In his Metamorphoses, Ovid (43 BC - AD 17) tells the story of
Echo and Narcissus. Echo's love for Narcissus ended in a cruel twist of
fate. Already punished with an echo for a voice, the nymph suffered
further as she petrified and her bones became stones. The study of art
has long focused on the Narcissus-mirror syndrome as a paradigm for
painting (Leon Battista Alberti (1404-1472)). Echo had no place in this
masculine scopic discipline. Recent approaches have rehabilitated Echo
from a visual, cultural and gendered point of view. Echo cries; she
cries for an alternative to the mirror paradigm and oculocentrism. She
helps us break free from Narcissus in favour of visual modalities such
as dissolution, camouflage and contamination, in short, disappearance as
an alternative to the scopic regime.
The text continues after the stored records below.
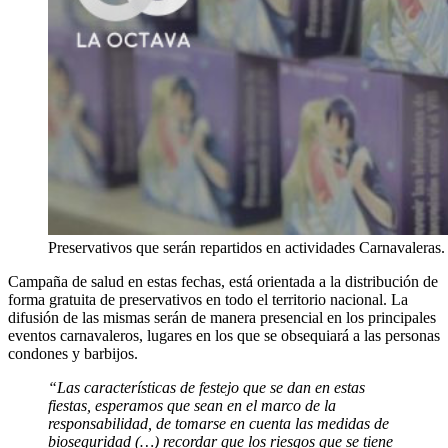
Preservativos que serán repartidos en actividades Carnavalera
Campaña de salud en estas fechas, está orientada a la distribución de
forma gratuita de preservativos en todo el territorio nacional. La
difusión de las mismas serán de manera presencial en los principales
eventos carnavaleros, lugares en los que se obsequiará a las personas
condones y barbijos.
“Las características de festejo que se dan en estas
fiestas, esperamos que sean en el marco de la
responsabilidad, de tomarse en cuenta las medidas de
bioseguridad (…) recordar que los riesgos que se tiene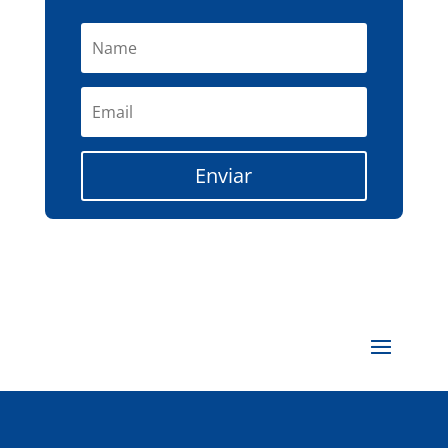
Enviar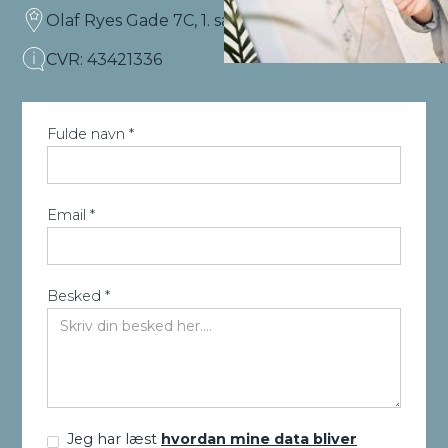
Olaf Ryes Gade 7C, 1. sal, 6000 Kolding
CVR: 43421336
Fulde navn *
Email *
Besked *
Jeg har læst
hvordan mine data bliver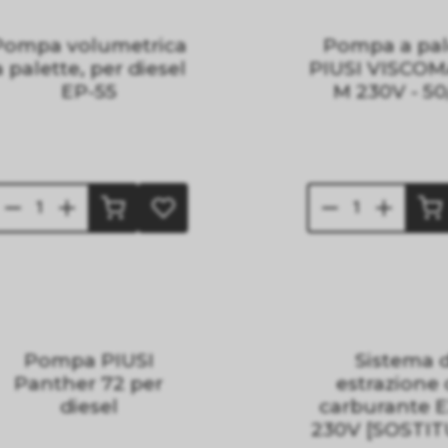
Pompa volumetrica
Pompa a pal
a palette, per diesel
PIUSI VISCOM
EP-55
M 230V - 50
Pompa PIUSI
Sistema d
Panther 72 per
estrazione 
diesel
carburante 
230V [SOSTIT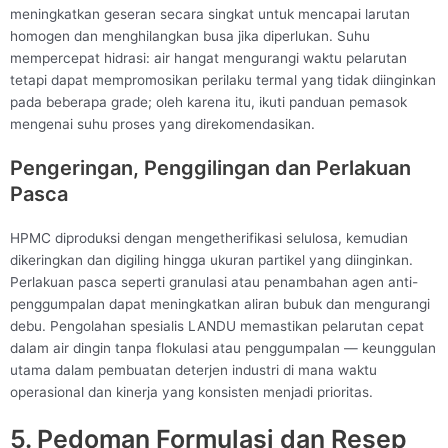
meningkatkan geseran secara singkat untuk mencapai larutan
homogen dan menghilangkan busa jika diperlukan. Suhu
mempercepat hidrasi: air hangat mengurangi waktu pelarutan
tetapi dapat mempromosikan perilaku termal yang tidak diinginkan
pada beberapa grade; oleh karena itu, ikuti panduan pemasok
mengenai suhu proses yang direkomendasikan.
Pengeringan, Penggilingan dan Perlakuan
Pasca
HPMC diproduksi dengan mengetherifikasi selulosa, kemudian
dikeringkan dan digiling hingga ukuran partikel yang diinginkan.
Perlakuan pasca seperti granulasi atau penambahan agen anti-
penggumpalan dapat meningkatkan aliran bubuk dan mengurangi
debu. Pengolahan spesialis LANDU memastikan pelarutan cepat
dalam air dingin tanpa flokulasi atau penggumpalan — keunggulan
utama dalam pembuatan deterjen industri di mana waktu
operasional dan kinerja yang konsisten menjadi prioritas.
5. Pedoman Formulasi dan Resep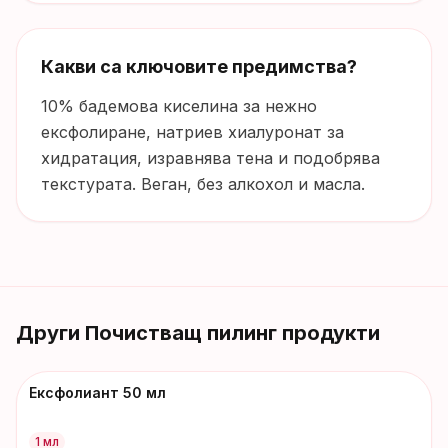
Какви са ключовите предимства?
10% бадемова киселина за нежно
ексфолиране, натриев хиалуронат за
хидратация, изравнява тена и подобрява
текстурата. Веган, без алкохол и масла.
Други
Почистващ пилинг
продукти
Ексфолиант 50 мл
1 мл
In this essay I treat the impact of
Echo on art history through the lenses of: gender, speech and hearing;
Echo as textilisation and sacrifice; Echo as chthonic art; and, finally,
Echo and le desir mimetique. With this approach, I
develop a new hermeneutic to reintegrate the sonoric senses, camouflage
theory, gender epistemology, and the anthropological substrata of
nature, love and death into our Western obsession for mimetic thinking.